It’s only natural that beleaguered, yet highly-talented wide receiver Braylon Edwards should join rookie quarterback Mark Sanchez on the New York Jets' roster. Both players came to New York courtesy of the Cleveland Browns and their undying quest to build a competitive franchise—in New York.
The Jets acquired the oft-troubled, former Pro Bowl receiver from the Browns in exchange for wide receiver Chansi Stuckey, linebacker Jason Trusnik, and draft picks.
Edwards, the third overall selection in the 2005 NFL Draft, may drop some passes but he also possesses the athletic ability and size to be one of the best receivers in the NFL. The 6’3” wideout should be a welcome addition to New York’s offensive arsenal despite his off-field problems.
Edwards could form a productive tandem with Sanchez, the first-year quarterback from USC who also came to the Jets via a trade with the Cleveland Browns.
In April, the Browns and their new leader, former Jets head coach Eric Mangini, gave up the fifth overall pick in the 2009 NFL Draft in exchange for the Jets’ 17th overall pick, their second-round pick, and three ex-Jets, strong safety Abram Elam, defensive end Kenyon Coleman, and quarterback Brett Ratliff.
This isn’t the first time Cleveland’s moves have benefited New York, the city that doesn’t sleep on good deals.
When the Cleveland Indians made it clear that they were unwilling to re-sign starting pitcher CC Sabathia for big bucks in 2008, New York profited from Cleveland’s cost-cutting move. Sabathia signed with the Yankees in the offseason and became the team’s ace, winning a major league-best 19 games this season. Cleveland shipping magnate and Yankees owner George Steinbrenner had unlocked the door to unlimited opportunity in Cleveland.
Now, the Browns’ deal with the Jets stands as the latest act of philanthropy between the two cities.

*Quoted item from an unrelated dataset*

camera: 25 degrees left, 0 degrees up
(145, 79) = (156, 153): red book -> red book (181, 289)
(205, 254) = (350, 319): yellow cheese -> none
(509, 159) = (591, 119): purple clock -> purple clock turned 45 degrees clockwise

Cleveland hasn’t won professional sports championship since the Browns captured the 1964 NFL Championship but the city’s franchises have no problem helping the Big Apple in its title aspirations. Oddly, the Browns have donated a talented, young quarterback and a gifted Pro Bowl receiver and all they have to show for their continued kindness is a 0-4 record.
The deal was a no-brainer for Edwards, as he was already disgruntled in Cleveland.
He drew the ire of Cleveland Cavaliers forward and Ohio native LeBron James with his alleged participation in an altercation with the NBA superstar’s friend Edward Givens on Monday. Edwards, a Detroit native and former University of Michigan star, has faced the wrath of Cleveland fans the past two seasons. This year, the Browns drafted wide receiver Brian Robiskie, a high school star in Cleveland and college standout at Ohio State.
In New York, Edwards has a chance to become the team’s No. 1 wide receiver and should savor the opportunity to enter the lineup of a winning team. Sanchez has proven to be a great fit with the Jets, winning his first three games before falling to the undefeated New Orleans Saints on the road.
Meanwhile, the Browns haven’t found a quarterback they can rely on and since the end of the 2008 season they have traded their best receiving targets, tight end Kellen Winslow and Edwards.
The Jets are in first place in the AFC East and even if they don’t make the playoffs and neither Sanchez nor Edwards become superstars, maybe the Browns will still find the Jets a nice holiday present.